MY HERO ACADEMIA: HEROES RISING
(Anime/superhero, NR, 104 minutes, playing at the Regal 7 in Albany). Young warriors face a new villain in this Kenji Nagasaki-directed tale. This is the second film based on the manga “My Hero Academia” and is set during the fourth season of the Japanese series “My Hero Academia.” In Japanese with English subtitles.
(Thriller, R, 132 minutes, playing at the Darkside Cinema and AMC Corvallis 12, both in Corvallis). Winner of the Palme d'Or at Cannes, Bong Joon Ho's deviously entertaining thriller about two very different families is an ingenious weave of domestic dark comedy, class allegory and ultimately devastating tragedy. (The Darkside offers a black-and-white version as well.) (Justin Chang, Los Angeles Times)
SONIC THE HEDGEHOG
(Live action/computer-animated adventure comedy, PG, 100 minutes, playing at the Regal 7 in Albany and AMC Corvallis 12 and Regal Ninth Street, both in Corvallis).
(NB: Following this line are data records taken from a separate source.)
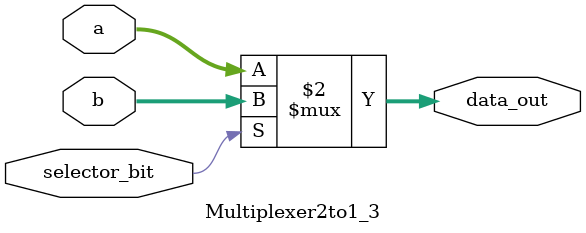
<source format=v>
`timescale 1ns / 1ps

module Multiplexer2to1_3(a, b, selector_bit, data_out);
    input [63:0] a;         // First input data
    input [63:0] b;         // Second input data
    input selector_bit;     // Selection control
    output reg [63:0] data_out; // Output register
    
    always @(*) begin       // Combinational logic block
        data_out <= selector_bit ? b : a;  // Select b when selector=1, a when selector=0
    end
endmodule

</source>
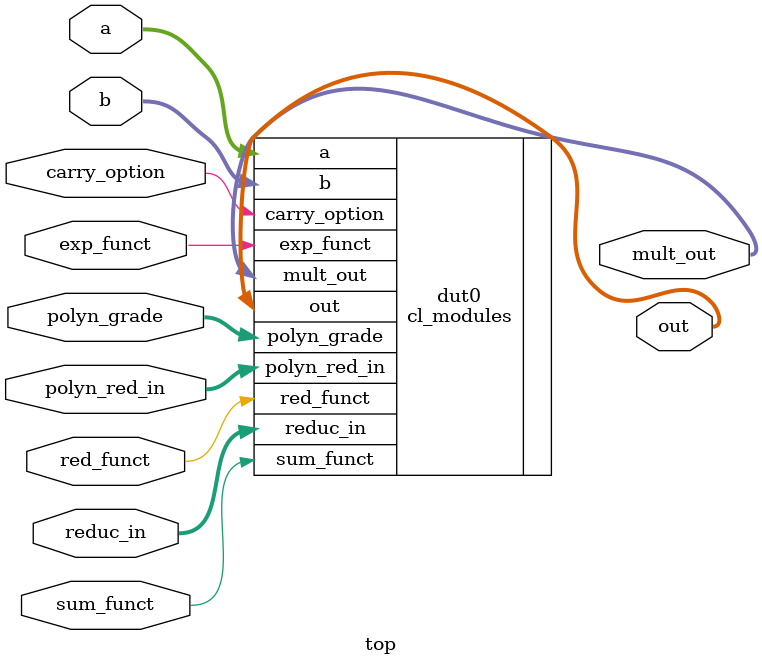
<source format=v>
module top #( parameter DATA_WIDTH = 32) (
    input sum_funct,
    input exp_funct,
    input red_funct,
    input carry_option,
    input [$clog2(DATA_WIDTH):0] polyn_grade, 
    input [DATA_WIDTH:0] polyn_red_in,
    input [2*DATA_WIDTH-1:0] reduc_in,
    input [DATA_WIDTH-1:0] a,
    input [DATA_WIDTH-1:0] b,
    output [DATA_WIDTH-1:0] out,
    output [2*DATA_WIDTH-1:0] mult_out
);

    cl_modules #(DATA_WIDTH) dut0(
        .sum_funct(sum_funct),
        .exp_funct(exp_funct),
        .red_funct(red_funct),
        .carry_option(carry_option),

        .polyn_grade(polyn_grade),
        .polyn_red_in(polyn_red_in),
        .reduc_in(reduc_in),
        
        .a(a),
        .b(b),
        .out(out),
        .mult_out(mult_out)
    );

endmodule
</source>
Sega’s lovable speed-roller finally arrives in theaters (you’d think he would have been faster). The alternate dimension hedgehog (voiced by Ben Schwartz) leaves his realm for Earth to escape evil forces. Naturally, he encounters another, in the form of roboticist Dr. Robotnik (Jim Carrey). They’re joined onscreen by James Marsden, Tika Sumpter and Neal McDonough. Directed by Jeff Fowler.